WHAT YOU SHOULD DO: Set down all of the records below exactly, please, omitting the images.

DATASET:

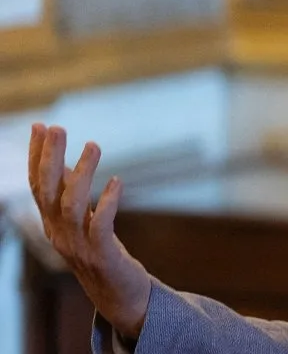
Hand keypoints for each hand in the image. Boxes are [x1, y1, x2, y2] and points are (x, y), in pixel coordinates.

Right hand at [27, 124, 152, 338]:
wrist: (118, 294)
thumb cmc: (100, 252)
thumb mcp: (82, 220)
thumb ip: (73, 194)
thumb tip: (66, 162)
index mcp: (51, 223)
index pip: (38, 185)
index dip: (37, 156)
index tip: (41, 125)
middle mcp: (59, 233)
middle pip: (47, 192)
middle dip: (50, 158)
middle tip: (57, 128)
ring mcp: (78, 246)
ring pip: (71, 206)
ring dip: (82, 174)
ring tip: (94, 145)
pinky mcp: (102, 255)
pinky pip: (100, 226)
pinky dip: (106, 203)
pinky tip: (117, 182)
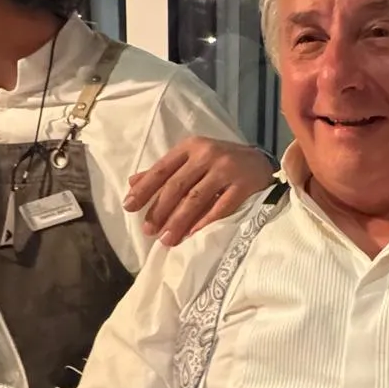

WRITTEN RESPONSE:
Hand keypoints for each hand in the image. Boxes are [x1, y1, x2, y2] and points are (x, y), in pixel coordinates.

Right hand at [27, 124, 152, 338]:
wrist: (118, 294)
thumb cmc: (100, 252)
thumb mcp: (82, 220)
thumb ip: (73, 194)
thumb tip: (66, 162)
index mcp: (51, 223)
index pip: (38, 185)
index dip: (37, 156)
index tip: (41, 125)
middle mcp: (59, 233)
middle pip: (47, 192)
middle dip: (50, 158)
middle tip: (57, 128)
ring mcp: (78, 246)
ring pip: (71, 206)
ring dip: (82, 174)
ring tip: (94, 145)
pinky mcp: (102, 255)
pinky pip: (100, 226)
pinky dip: (106, 203)
pinky tip: (117, 182)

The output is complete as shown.